▶ _EXERCISES TO COMPLETE_:
(A) Using the essay on relationship cycles, say whether each statement agrees with it: (i) the writer believed the cycle would eventually end; (ii) the writer had fought the cycle for as long as the writer could recall; (iii) years of questioning, trial and error, and letting go brought the writer somewhere new. Answer yes or no for each and quote the words of the essay that decide it.
(B) In the essay on relationship cycles, what feeling did the writer look in the eye a few months ago?
(C) Translate this sentence from the essay on relationship cycles into Spanish: "I could chart every major relationship going through this excruciating period and my pointless, desperate attempts to stop it."

▶ _SOURCE TEXT_:
========

Photo by Michal Balog on Unsplash

A few months ago I looked the feeling of helplessness in the eye and crumbled under the weight. I was caught again in a cycle I’d been fighting with for as long as I could recall. My belief that it would ever end was non-existent and I saw that none of my efforts has resulted in any difference. Years of questioning, trial and error, and letting go led me to exactly the same spot.

  • My closest relationships will all implode seemingly spontaneously
  • I’ll be blamed despite my best efforts
  • I’ll feel crazy because they are saying yes and acting no (or vice versa)
  • Leaving me alone feeling crazy worried if I am missing something
  • If this is just a cruel joke
  • Or if I could have stopped this had I just been better
  • If I actually had poor judgement

I could chart every major relationship going through this excruciating period and my pointless, desperate attempts to stop it. To, get back to what often was one of my favourite relationships. And every failure that carved scars into my heart, the grief of loss becoming all-consuming, staining me forever.

========

▶ _INFORMATION SHOWN_:
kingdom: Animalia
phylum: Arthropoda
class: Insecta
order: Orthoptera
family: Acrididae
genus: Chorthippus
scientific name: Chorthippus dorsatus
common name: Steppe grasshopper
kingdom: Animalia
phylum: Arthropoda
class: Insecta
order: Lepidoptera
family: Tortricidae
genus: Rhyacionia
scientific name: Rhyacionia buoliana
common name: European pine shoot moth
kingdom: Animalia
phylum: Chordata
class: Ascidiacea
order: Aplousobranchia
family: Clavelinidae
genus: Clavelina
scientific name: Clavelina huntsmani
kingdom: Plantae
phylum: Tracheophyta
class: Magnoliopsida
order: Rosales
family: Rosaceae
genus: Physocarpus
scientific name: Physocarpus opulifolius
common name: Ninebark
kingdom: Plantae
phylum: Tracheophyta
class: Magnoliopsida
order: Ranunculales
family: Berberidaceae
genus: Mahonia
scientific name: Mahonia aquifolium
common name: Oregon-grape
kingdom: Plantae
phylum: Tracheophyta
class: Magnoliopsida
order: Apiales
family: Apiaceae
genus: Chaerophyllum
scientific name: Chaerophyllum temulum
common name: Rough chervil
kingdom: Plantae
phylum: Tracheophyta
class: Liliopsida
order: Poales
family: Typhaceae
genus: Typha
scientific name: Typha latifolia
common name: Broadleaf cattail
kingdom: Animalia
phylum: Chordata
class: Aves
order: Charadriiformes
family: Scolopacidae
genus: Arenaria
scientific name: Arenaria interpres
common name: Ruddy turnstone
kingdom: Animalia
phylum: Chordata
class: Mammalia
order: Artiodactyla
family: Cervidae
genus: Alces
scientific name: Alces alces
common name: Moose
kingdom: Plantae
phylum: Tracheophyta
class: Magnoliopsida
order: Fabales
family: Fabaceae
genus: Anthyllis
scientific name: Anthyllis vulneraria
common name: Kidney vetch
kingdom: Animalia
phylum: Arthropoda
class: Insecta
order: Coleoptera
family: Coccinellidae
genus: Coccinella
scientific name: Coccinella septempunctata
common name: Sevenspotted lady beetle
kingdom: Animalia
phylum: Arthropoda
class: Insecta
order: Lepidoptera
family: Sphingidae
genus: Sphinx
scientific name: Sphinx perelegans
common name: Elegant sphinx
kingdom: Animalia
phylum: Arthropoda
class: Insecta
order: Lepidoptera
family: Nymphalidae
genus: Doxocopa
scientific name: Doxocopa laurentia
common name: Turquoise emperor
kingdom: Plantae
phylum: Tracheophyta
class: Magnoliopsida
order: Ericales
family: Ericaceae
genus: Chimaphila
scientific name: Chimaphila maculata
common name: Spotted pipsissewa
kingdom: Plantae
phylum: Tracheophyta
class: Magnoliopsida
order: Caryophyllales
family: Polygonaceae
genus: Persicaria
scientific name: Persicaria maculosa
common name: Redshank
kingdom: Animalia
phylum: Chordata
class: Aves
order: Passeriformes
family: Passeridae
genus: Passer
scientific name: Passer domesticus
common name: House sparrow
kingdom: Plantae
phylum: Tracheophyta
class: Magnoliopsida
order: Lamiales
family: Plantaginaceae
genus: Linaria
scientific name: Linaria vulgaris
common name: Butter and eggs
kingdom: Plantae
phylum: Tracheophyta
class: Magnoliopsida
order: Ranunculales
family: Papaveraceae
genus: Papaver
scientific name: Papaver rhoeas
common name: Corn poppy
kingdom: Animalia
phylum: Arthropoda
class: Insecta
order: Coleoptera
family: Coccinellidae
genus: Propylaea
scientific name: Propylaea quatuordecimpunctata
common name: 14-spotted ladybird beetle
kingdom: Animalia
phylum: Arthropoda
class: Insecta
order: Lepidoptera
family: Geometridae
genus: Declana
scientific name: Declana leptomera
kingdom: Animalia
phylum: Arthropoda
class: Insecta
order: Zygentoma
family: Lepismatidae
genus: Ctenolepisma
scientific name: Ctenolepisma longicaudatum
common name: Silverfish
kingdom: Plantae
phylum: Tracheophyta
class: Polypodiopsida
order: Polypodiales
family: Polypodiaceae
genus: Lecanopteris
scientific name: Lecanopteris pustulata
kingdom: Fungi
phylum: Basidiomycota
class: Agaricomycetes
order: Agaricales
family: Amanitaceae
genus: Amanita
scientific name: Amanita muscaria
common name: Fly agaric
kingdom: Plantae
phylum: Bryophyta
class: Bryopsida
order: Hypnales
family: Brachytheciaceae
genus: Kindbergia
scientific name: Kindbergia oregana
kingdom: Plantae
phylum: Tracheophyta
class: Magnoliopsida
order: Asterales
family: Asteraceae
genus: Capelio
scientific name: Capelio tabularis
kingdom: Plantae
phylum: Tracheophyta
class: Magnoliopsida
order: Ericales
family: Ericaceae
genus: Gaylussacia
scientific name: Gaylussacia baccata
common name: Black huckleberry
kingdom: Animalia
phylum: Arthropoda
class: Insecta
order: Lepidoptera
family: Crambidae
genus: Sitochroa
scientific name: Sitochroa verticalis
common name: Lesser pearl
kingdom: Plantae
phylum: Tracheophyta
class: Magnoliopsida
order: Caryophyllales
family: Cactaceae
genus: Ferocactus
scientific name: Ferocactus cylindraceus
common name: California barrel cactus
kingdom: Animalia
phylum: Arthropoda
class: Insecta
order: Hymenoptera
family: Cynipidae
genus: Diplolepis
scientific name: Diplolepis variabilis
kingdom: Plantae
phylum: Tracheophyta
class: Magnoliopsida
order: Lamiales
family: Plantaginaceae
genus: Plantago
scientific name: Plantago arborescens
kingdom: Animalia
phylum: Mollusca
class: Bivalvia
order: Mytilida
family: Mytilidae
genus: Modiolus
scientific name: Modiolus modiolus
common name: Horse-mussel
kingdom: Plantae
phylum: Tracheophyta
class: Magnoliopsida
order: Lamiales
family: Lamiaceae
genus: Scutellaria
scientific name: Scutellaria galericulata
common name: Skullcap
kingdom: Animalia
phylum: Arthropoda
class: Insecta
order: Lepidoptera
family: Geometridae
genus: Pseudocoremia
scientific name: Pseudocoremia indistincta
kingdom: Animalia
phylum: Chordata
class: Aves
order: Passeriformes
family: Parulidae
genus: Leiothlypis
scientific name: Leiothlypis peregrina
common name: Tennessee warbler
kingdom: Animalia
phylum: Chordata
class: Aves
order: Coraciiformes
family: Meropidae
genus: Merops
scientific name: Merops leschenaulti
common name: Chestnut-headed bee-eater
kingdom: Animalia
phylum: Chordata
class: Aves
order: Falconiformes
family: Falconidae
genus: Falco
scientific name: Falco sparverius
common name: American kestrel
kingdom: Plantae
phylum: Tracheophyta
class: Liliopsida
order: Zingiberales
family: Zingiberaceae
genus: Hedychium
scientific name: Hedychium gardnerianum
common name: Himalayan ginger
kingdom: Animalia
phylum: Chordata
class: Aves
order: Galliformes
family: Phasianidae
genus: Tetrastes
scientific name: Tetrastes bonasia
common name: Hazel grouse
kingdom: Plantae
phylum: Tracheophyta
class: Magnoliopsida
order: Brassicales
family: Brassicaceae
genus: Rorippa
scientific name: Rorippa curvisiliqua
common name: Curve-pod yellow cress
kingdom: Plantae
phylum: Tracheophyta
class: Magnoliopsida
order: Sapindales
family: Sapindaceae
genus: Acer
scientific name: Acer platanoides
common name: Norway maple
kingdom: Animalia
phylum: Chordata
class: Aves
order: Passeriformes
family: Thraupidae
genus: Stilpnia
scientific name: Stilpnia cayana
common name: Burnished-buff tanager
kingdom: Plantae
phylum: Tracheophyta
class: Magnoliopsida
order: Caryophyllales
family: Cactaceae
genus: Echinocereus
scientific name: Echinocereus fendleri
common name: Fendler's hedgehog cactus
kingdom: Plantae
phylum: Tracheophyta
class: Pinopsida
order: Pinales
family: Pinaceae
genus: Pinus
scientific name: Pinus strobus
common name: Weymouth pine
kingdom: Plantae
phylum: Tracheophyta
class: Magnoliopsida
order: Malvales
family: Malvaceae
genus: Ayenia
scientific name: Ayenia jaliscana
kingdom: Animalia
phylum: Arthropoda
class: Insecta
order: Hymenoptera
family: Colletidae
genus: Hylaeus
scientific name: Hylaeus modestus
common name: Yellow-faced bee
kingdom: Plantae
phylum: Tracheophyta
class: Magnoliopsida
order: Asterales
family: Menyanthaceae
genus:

========

▶ _TASK ANSWERS_:
(A)
(i) No: "My belief that it would ever end was non-existent"
(ii) Yes: "I was caught again in a cycle I’d been fighting with for as long as I could recall."
(iii) No: "Years of questioning, trial and error, and letting go led me to exactly the same spot."

(B) The feeling of helplessness.

(C) Podría trazar cada relación importante atravesando este período insoportable y mis intentos inútiles y desesperados de detenerlo.